> [Task objective]:
Please copy the records below word for word, starting at the line that contains "Segment every instance of pancreas" and continuing through the end of the records.
--- Data section ---
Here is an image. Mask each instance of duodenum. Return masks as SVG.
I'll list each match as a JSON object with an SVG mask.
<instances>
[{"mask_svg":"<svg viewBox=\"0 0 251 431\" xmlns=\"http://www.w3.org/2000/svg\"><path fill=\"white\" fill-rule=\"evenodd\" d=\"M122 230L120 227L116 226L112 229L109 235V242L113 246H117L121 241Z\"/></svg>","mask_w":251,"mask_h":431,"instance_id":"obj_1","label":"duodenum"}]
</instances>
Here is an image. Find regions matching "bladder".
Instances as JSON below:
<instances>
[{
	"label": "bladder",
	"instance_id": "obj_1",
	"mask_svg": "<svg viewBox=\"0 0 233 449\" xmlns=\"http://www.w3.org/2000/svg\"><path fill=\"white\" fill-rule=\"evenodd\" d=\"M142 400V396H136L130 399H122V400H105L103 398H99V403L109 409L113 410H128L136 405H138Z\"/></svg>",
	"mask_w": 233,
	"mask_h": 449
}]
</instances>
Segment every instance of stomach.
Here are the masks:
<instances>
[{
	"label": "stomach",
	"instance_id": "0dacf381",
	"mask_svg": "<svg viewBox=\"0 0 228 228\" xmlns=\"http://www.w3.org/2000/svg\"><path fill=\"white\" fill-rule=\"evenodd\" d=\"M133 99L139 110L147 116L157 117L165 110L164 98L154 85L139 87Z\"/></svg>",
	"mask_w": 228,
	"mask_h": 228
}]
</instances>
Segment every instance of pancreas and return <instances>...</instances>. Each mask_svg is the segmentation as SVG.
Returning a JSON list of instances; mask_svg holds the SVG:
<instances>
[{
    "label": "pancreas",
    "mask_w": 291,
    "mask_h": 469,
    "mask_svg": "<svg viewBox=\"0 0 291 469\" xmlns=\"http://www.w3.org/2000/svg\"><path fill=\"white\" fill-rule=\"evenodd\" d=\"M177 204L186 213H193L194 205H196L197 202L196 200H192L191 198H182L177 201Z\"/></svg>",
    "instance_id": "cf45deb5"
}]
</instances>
---
> [Final result]:
Segment every instance of pancreas and return <instances>...</instances>. Each mask_svg is the segmentation as SVG.
Returning a JSON list of instances; mask_svg holds the SVG:
<instances>
[{
    "label": "pancreas",
    "mask_w": 291,
    "mask_h": 469,
    "mask_svg": "<svg viewBox=\"0 0 291 469\" xmlns=\"http://www.w3.org/2000/svg\"><path fill=\"white\" fill-rule=\"evenodd\" d=\"M177 204L186 213H193L194 205H196L197 202L196 200H192L191 198H182L177 201Z\"/></svg>",
    "instance_id": "cf45deb5"
}]
</instances>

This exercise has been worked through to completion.